> Your instructions
Please give all of the data again, character for character, and drop the pictures.

> Input data
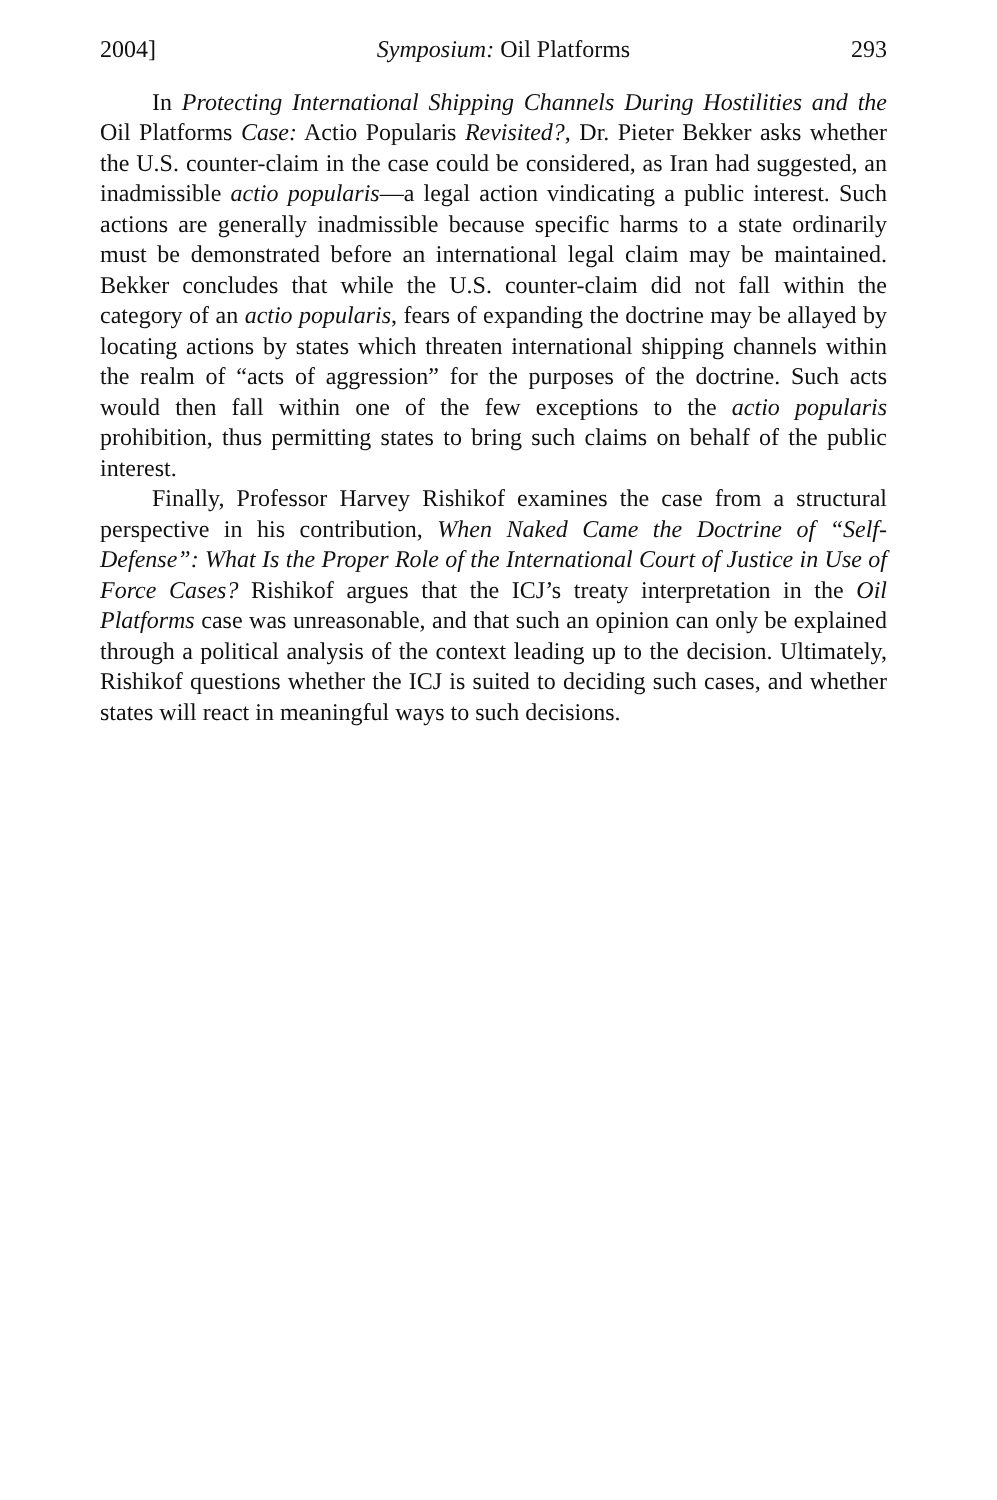2004] Symposium: Oil Platforms 293
In Protecting International Shipping Channels During Hostilities and the Oil Platforms Case: Actio Popularis Revisited?, Dr. Pieter Bekker asks whether the U.S. counter-claim in the case could be considered, as Iran had suggested, an inadmissible actio popularis—a legal action vindicating a public interest. Such actions are generally inadmissible because specific harms to a state ordinarily must be demonstrated before an international legal claim may be maintained. Bekker concludes that while the U.S. counter-claim did not fall within the category of an actio popularis, fears of expanding the doctrine may be allayed by locating actions by states which threaten international shipping channels within the realm of “acts of aggression” for the purposes of the doctrine. Such acts would then fall within one of the few exceptions to the actio popularis prohibition, thus permitting states to bring such claims on behalf of the public interest.
Finally, Professor Harvey Rishikof examines the case from a structural perspective in his contribution, When Naked Came the Doctrine of “Self-Defense”: What Is the Proper Role of the International Court of Justice in Use of Force Cases? Rishikof argues that the ICJ’s treaty interpretation in the Oil Platforms case was unreasonable, and that such an opinion can only be explained through a political analysis of the context leading up to the decision. Ultimately, Rishikof questions whether the ICJ is suited to deciding such cases, and whether states will react in meaningful ways to such decisions.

> Expected output
2004] Symposium: Oil Platforms 293
In Protecting International Shipping Channels During Hostilities and the Oil Platforms Case: Actio Popularis Revisited?, Dr. Pieter Bekker asks whether the U.S. counter-claim in the case could be considered, as Iran had suggested, an inadmissible actio popularis—a legal action vindicating a public interest. Such actions are generally inadmissible because specific harms to a state ordinarily must be demonstrated before an international legal claim may be maintained. Bekker concludes that while the U.S. counter-claim did not fall within the category of an actio popularis, fears of expanding the doctrine may be allayed by locating actions by states which threaten international shipping channels within the realm of “acts of aggression” for the purposes of the doctrine. Such acts would then fall within one of the few exceptions to the actio popularis prohibition, thus permitting states to bring such claims on behalf of the public interest.
Finally, Professor Harvey Rishikof examines the case from a structural perspective in his contribution, When Naked Came the Doctrine of “Self-Defense”: What Is the Proper Role of the International Court of Justice in Use of Force Cases? Rishikof argues that the ICJ’s treaty interpretation in the Oil Platforms case was unreasonable, and that such an opinion can only be explained through a political analysis of the context leading up to the decision. Ultimately, Rishikof questions whether the ICJ is suited to deciding such cases, and whether states will react in meaningful ways to such decisions.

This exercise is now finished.